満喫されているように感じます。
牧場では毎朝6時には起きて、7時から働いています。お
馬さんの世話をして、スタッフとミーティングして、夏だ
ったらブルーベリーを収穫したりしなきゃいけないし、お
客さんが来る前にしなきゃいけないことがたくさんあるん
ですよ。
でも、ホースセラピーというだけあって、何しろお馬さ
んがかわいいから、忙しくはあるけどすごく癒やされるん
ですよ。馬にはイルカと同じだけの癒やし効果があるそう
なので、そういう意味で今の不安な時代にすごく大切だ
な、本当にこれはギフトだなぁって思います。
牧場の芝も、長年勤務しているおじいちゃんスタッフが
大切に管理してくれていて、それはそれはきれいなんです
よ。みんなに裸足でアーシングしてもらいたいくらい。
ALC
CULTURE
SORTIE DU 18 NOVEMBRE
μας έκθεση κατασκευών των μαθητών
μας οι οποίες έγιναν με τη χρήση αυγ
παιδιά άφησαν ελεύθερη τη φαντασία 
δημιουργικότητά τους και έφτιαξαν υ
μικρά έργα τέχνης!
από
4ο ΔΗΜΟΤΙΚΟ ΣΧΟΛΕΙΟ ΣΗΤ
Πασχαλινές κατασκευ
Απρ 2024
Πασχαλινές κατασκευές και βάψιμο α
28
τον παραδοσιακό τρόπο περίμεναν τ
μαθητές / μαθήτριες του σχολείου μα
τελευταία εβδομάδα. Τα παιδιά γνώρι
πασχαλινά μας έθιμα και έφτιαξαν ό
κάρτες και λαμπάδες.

...

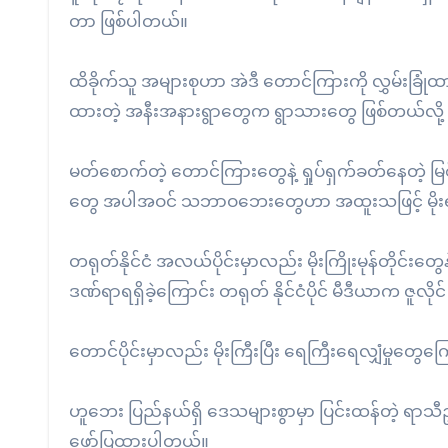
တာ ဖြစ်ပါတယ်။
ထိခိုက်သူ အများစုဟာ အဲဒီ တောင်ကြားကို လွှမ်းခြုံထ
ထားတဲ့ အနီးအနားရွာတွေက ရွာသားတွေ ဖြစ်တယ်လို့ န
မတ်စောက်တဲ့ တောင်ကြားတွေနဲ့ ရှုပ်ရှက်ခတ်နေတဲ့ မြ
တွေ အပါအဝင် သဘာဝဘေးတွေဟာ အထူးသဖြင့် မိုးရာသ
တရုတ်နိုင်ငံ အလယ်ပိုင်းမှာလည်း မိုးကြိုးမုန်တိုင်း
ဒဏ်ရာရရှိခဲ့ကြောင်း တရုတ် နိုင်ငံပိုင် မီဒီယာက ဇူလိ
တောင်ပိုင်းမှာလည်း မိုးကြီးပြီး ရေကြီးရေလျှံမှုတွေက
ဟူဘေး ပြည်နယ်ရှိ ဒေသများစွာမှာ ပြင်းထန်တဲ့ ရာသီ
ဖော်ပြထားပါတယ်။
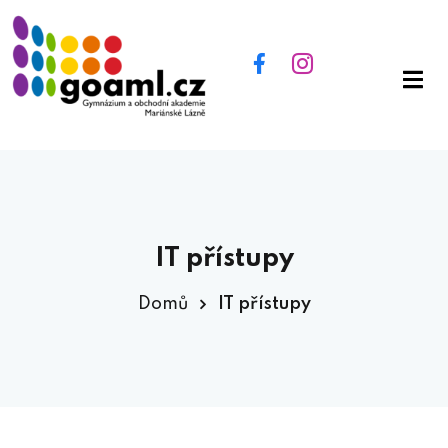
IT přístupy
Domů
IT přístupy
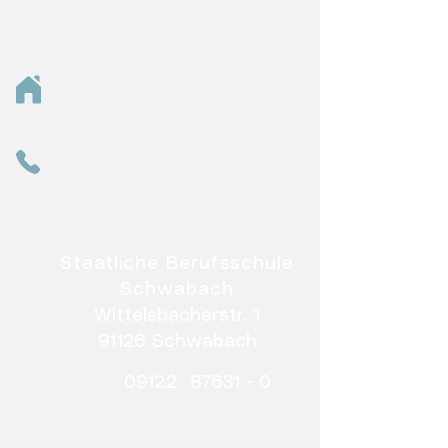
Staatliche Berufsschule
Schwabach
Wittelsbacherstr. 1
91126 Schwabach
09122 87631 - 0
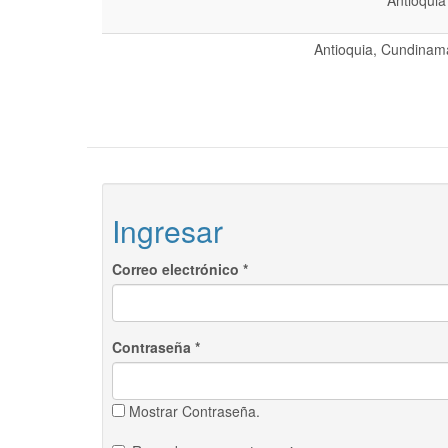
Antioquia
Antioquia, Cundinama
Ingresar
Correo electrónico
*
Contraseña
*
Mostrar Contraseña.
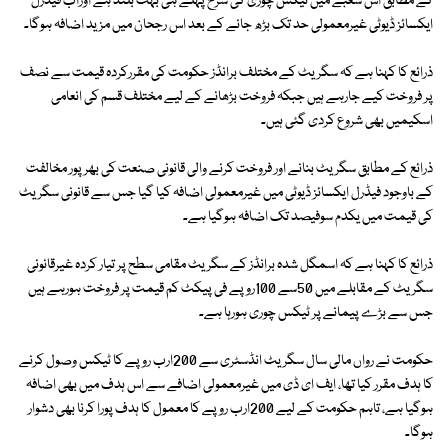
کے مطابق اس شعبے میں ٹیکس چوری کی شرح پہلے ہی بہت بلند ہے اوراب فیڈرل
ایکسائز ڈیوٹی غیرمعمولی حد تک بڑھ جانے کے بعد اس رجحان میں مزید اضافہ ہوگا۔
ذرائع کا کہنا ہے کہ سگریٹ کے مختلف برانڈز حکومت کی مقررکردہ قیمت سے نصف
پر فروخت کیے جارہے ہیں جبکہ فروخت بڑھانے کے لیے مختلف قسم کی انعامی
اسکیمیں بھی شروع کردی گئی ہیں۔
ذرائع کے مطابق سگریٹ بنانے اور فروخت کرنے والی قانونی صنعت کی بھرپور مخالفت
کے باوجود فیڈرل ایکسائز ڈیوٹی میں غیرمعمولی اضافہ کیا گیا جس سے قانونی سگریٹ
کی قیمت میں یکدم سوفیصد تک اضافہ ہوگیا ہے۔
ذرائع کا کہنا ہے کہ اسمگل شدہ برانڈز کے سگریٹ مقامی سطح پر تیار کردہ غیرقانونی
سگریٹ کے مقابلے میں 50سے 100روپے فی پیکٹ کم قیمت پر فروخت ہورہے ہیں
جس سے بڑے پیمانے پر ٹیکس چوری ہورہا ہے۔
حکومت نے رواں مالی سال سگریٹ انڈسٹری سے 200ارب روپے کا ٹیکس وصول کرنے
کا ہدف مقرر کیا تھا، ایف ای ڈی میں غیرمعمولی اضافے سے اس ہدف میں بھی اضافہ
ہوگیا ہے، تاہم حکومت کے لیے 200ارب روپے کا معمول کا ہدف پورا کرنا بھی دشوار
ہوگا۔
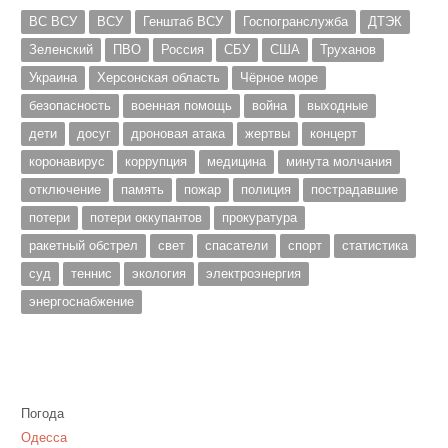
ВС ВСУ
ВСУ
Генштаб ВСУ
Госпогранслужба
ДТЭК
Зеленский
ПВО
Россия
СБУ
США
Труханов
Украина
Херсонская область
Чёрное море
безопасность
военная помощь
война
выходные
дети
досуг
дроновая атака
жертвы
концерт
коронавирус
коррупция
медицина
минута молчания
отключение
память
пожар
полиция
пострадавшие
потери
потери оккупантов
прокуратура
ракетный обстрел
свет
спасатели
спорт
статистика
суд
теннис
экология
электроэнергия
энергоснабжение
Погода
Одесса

--

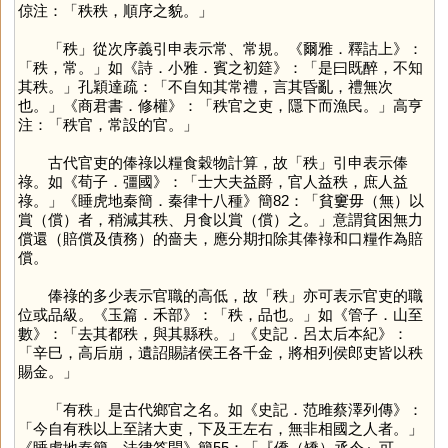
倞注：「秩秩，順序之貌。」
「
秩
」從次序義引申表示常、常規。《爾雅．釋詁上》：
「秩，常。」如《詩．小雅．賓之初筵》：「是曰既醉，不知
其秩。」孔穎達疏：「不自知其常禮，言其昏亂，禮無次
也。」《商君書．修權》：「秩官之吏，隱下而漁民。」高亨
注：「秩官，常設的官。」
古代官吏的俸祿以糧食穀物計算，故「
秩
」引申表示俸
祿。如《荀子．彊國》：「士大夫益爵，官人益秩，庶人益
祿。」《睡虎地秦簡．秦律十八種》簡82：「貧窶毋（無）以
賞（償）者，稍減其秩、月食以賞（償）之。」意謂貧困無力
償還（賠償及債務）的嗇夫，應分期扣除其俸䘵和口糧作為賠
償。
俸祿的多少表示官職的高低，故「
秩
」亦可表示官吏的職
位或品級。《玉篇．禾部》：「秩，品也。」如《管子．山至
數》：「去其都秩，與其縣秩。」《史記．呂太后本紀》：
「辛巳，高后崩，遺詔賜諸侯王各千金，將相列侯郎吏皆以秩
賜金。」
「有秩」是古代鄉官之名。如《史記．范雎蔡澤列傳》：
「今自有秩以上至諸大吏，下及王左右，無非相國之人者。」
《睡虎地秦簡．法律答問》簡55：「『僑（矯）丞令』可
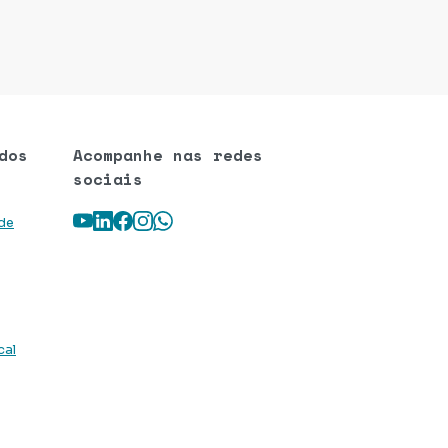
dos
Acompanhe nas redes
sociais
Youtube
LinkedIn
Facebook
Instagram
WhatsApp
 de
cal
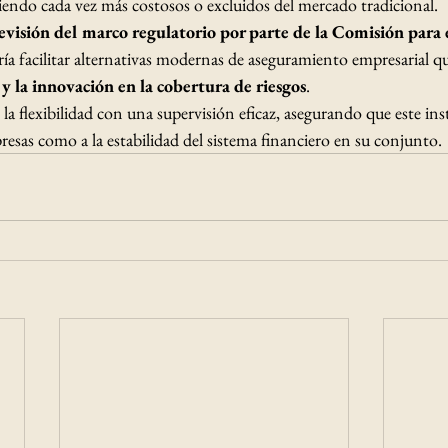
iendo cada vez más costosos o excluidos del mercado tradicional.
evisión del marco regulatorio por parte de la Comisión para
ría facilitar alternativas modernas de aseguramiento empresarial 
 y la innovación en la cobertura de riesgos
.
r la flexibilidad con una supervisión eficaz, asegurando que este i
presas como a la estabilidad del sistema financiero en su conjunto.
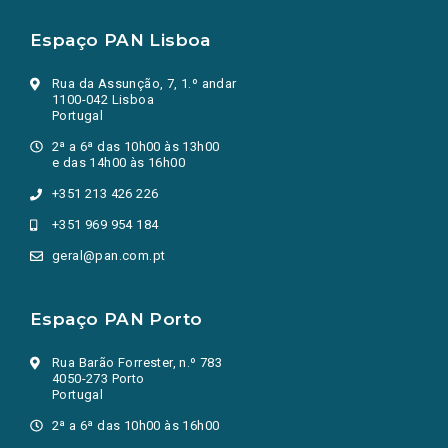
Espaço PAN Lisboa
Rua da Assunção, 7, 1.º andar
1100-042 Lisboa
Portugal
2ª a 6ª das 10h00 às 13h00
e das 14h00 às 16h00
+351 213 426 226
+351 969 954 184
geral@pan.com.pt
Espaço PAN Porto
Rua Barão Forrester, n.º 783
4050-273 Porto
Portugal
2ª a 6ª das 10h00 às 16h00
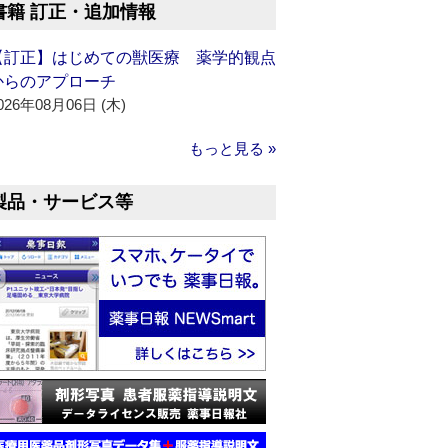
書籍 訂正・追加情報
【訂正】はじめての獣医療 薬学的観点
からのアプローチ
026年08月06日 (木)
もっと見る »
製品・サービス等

◆ WHAT IS EXPECTED: Look through the data and gather every line with the string "睡虎地秦簡" in it.

◆ RESPONSE AREA:
祿。」《睡虎地秦簡．秦律十八種》簡82：「貧窶毋（無）以
《睡虎地秦簡．法律答問》簡55：「『僑（矯）丞令』可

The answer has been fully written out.